Elle est rapide, tranche, agit, avance. Tania Foucan, cheffe de l’unité médicale de justice, est une maîtresse-femme qui met tout son talent au service de l’institution hospitalière du CHU de Guadeloupe.

Une vie dédiée à la médecine

Le CHU de Guadeloupe, c’est presque toute sa vie. Au moins professionnelle. Tania Foucan, cheffe de service au département de médecine légale, où sont notamment réalisés des autopsies et examens de victimes de violences en tout genre, ne raconte qu’assez peu ses souvenirs.

À peine évoque-t-elle une partie d’enfance à Pau, des études de médecine à Bordeaux, une période de « faisant fonction d’interne », comme on dit dans le jargon professionnel, de trois mois aux urgences de Guadeloupe et une opportunité de poste. Elle revient sur l’île, embauche aux urgences, encore, ce sas hospitalier où l’on ne sait jamais ce qui va se passer, ni comment. Où l’intensité de certaines nuits côtoie des moments plus doux, « ceux où on se retrouve à 4 heures du matin, un peu éreintés, mais en équipe », raconte Tania.

Ce sont des temps où l’on crée des liens, où l’on construit la solidarité qui règne entre les soignants de cet hôpital déshérité, petit, en sous-effectif et soumis à de durs conflits sociaux. « Mais quand même, ici, c’est comme un village : tout le monde se connaît, on sait travailler ensemble. »
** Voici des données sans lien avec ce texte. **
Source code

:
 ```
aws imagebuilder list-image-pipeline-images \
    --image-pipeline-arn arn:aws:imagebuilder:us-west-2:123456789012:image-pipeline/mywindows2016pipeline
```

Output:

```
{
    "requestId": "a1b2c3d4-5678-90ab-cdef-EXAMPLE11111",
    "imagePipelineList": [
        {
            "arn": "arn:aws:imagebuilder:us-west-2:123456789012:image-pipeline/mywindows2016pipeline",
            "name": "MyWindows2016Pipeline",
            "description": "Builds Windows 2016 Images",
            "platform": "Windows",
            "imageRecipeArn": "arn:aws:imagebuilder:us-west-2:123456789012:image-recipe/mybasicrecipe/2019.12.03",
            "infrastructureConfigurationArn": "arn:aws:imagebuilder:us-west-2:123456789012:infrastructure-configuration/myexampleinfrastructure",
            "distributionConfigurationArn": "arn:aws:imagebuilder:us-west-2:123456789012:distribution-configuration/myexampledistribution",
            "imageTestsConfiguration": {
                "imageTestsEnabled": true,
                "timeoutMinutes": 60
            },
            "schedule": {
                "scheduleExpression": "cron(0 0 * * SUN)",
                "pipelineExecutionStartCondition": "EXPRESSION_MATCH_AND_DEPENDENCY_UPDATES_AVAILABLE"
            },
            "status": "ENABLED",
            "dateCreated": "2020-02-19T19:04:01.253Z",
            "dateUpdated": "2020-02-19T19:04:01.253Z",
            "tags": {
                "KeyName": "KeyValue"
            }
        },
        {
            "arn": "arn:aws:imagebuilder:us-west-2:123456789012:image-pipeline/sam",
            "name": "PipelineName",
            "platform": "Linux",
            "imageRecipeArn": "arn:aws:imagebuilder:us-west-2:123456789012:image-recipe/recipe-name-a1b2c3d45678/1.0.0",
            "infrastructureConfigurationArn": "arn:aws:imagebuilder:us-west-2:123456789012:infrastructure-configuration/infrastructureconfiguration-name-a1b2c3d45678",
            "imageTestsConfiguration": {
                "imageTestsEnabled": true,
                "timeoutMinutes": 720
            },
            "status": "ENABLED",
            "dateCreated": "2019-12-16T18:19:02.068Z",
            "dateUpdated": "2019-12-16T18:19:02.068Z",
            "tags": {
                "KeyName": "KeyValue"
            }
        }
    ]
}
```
Tania Foucan © Cédrick Isham Calvados
Tania Foucan © Cédrick Isham Calvados

Gérer l’urgence

La médecine légale, c’est venu dans sa vie comme un peu tout le reste : dans un déroulé logique de l’existence qui offre parfois des opportunités à qui sait les saisir. « Et puis, j’ai toujours aimé comprendre les mécanismes de fonctionnement des choses », sourit-elle.

Elle ne se perd pas en palabres. La voix haute et claire, elle est précise, rigoureuse dans le propos. Organisée. C’est peut-être aussi pour cela qu’elle aime son CHU : « C’est un peu le bazar ici », concède-t-elle.

Mais pas autant que lors de l’incendie de l’hôpital, en 2017. « Je passais dans le hall de la tour, en talons hauts, j’ai senti de la fumée. J’étais au milieu à organiser les espaces où on mettait les malades.

Ce jour-là, on a réussi à évacuer tout l’hôpital, y compris les bébés de néonatalogie du 9e, sans perdre personne. » Une grande satisfaction. Tout comme celle d’avoir pu passer les vagues successives de Covid-19 et de ses centaines de morts, organiser l’hôpital, les flux, les malades, les soignants, le “CHU-bashing” et l’incompréhension populaire face aux défis techniques et humains de cette période.

« Dans l’Hexagone, ils avaient des trains de réanimation. Nous, on a affrété un avion de réa. »

Sa fierté se mâtine d’un peu de tristesse au souvenir de cette période où la médecine, emportée par les fake news, a déchiré la Guadeloupe. C’est peut-être aussi depuis ce moment que quitter l’archipel commence à lui traverser l’esprit. « La question ne s’était jamais posée, puisqu’en plus mes enfants ne se voyaient pas vivre ailleurs. »

Elle vit dans l’instant présent, trouve le temps de lire et de courir. Ne se refuse aucun projet, aucune responsabilité : avec son activité de médecin, elle dirige la commission médicale de l’établissement qui traite de la vie hospitalière, à la coordination de la gestion des risques hospitaliers. La charge de travail ? « Pas un problème si ça avance. » Agaçant, si ça traîne. L’efficacité toujours.